Wisconsin Supreme Court Rules Punitive Damages Unavailable When No Compensatory Damages Awarded

The Wisconsin Supreme Court ruled today that a plaintiff is not entitled to punitive damages in cases where the plaintiff seeks equitable damages and where no compensatory damages are awarded.

The case, Groshek v. Trewin, 2010 WI 51 involves a lawsuit against an attorney who entered into an agreement to purchase a farm and saw mill from one of his clients, and then offered to lease the land back to them. The attorney’s clients stopped making payments and sued the attorney for breach of fiduciary duty and sought rescission of the contract. The trial court ruled that the attorney breached his fiduciary duty to his clients and granted rescission of the conveyance of the property.
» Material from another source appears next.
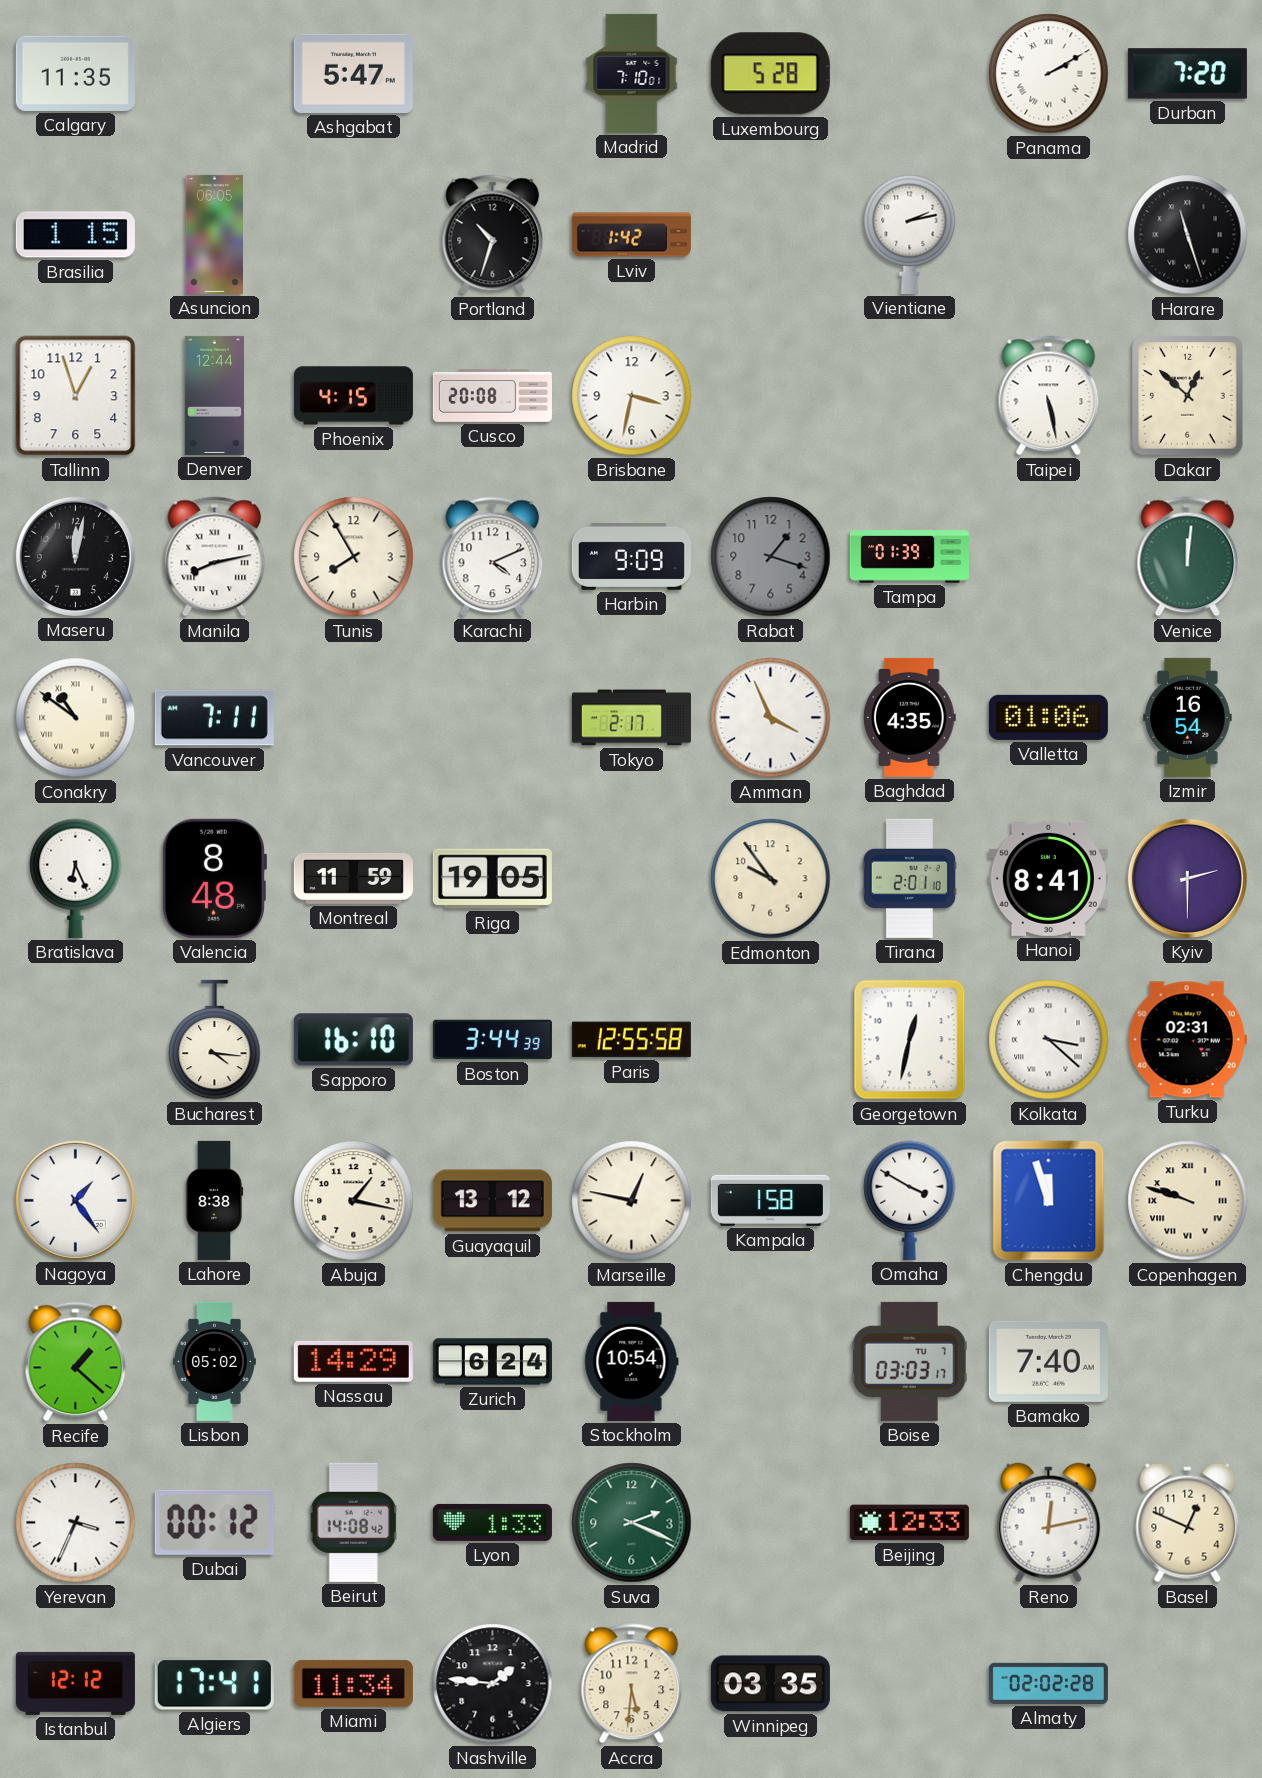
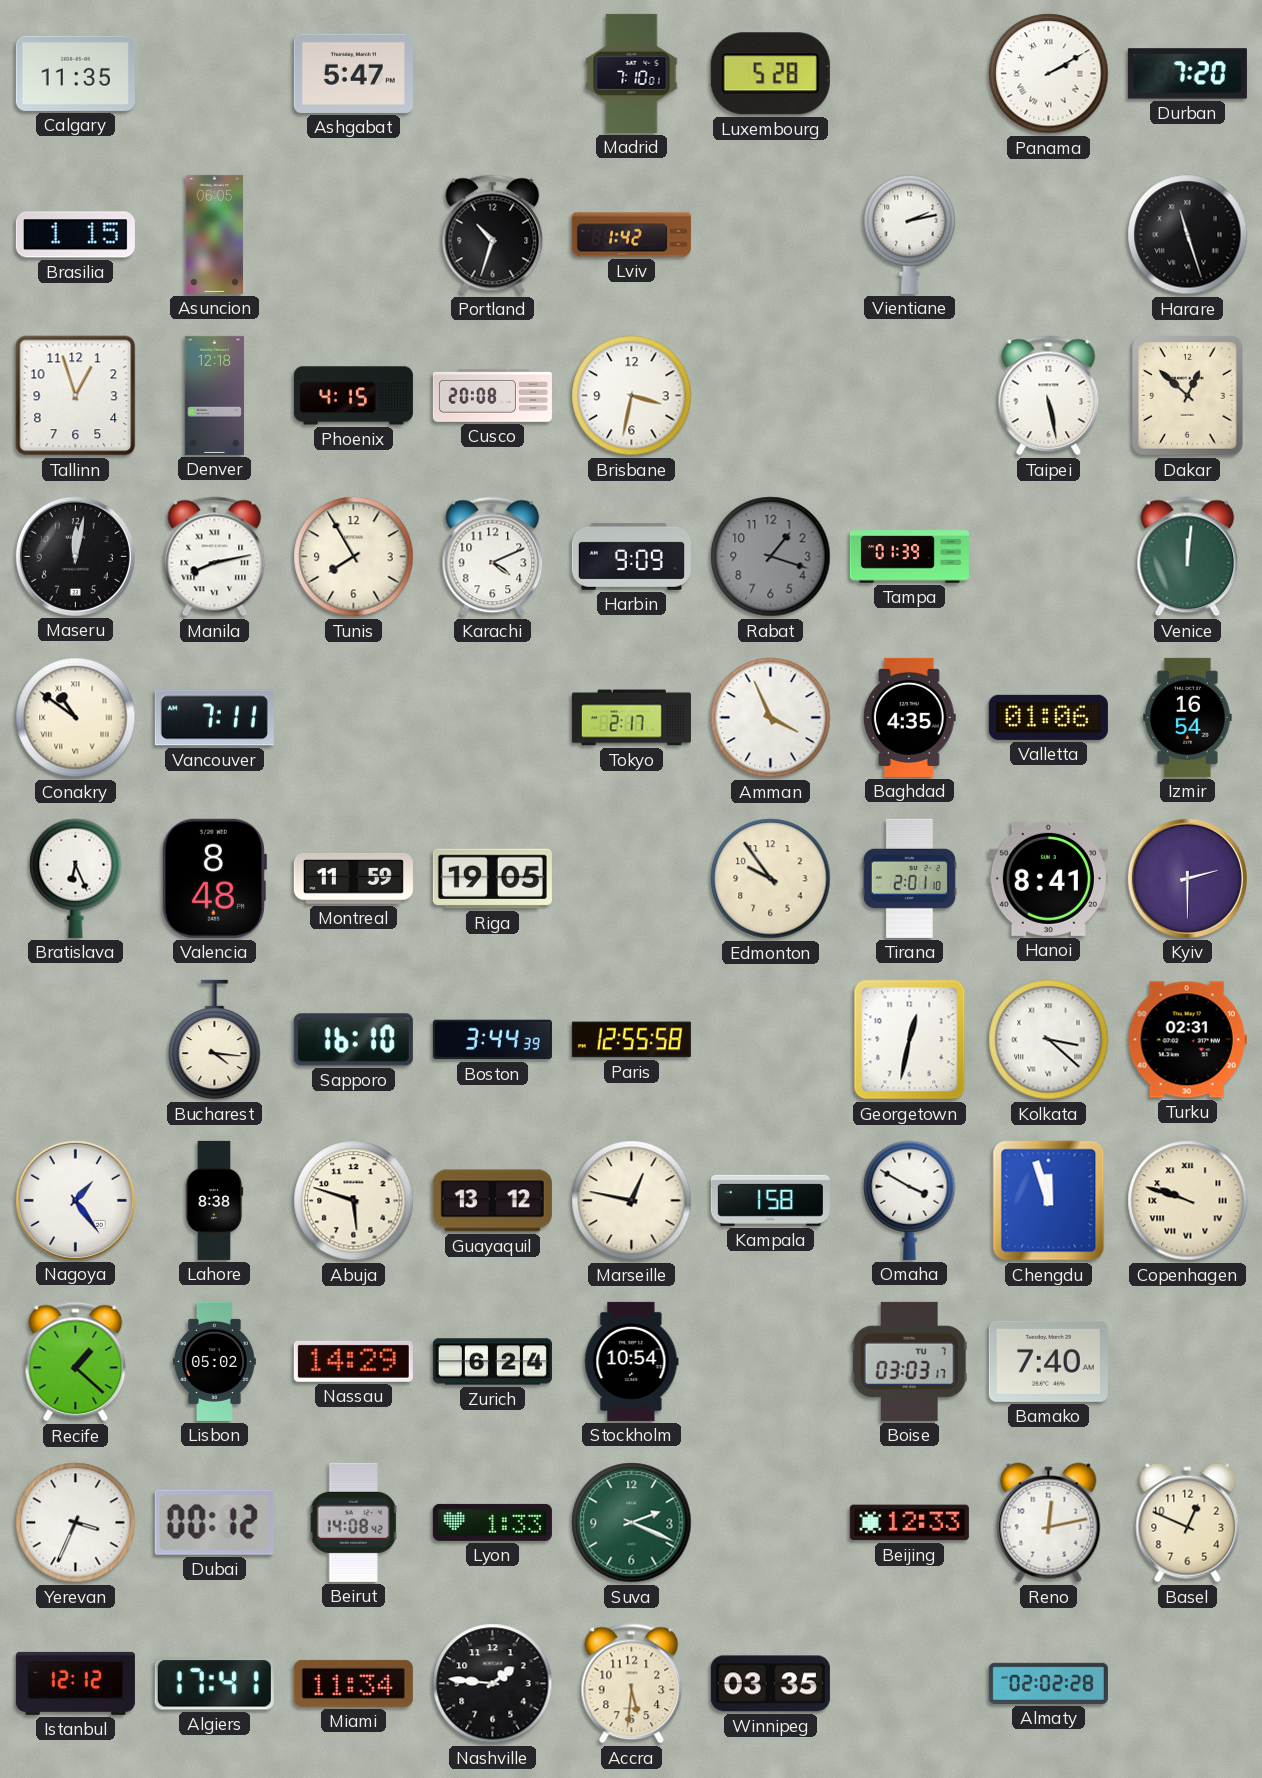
Denver: 12:44 -> 12:18
Abuja: 1:17 -> 5:48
The circuit court also determined that punitive damages were appropriate citing the vulnerability of the clients, access the attorney had gained as counsel to his clients, and the attorney’s repeated discipline for improperly making similar transactions with other clients. The attorney appealed the decision. The court of appeals upheld the lower court’s decision finding breach of fiduciary duty and rescission. However, the court of appeals reversed the lower court’s decision to award punitive damages when no compensatory damages were awarded. Writing for the majority, Justice Patrick Crooks upheld the court of appeals and lower court and found that the attorney breached his fiduciary duty to his clients. The Supreme Court further ruled that the plaintiffs were not entitled to punitive damages when the lower court did not award the plaintiffs compensatory damages. Citing Tucker v. Marcus, 142 Wis. 2d 425, 439 (1988), the Wisconsin Supreme Court stated that “punitive damages are not available where there has been no ‘award’ of actual damages.” According to the majority, because the plaintiff in the case did not seek compensatory damages, nor were any awarded, existing Wisconsin case law barred the plaintiffs from recovering punitive damages.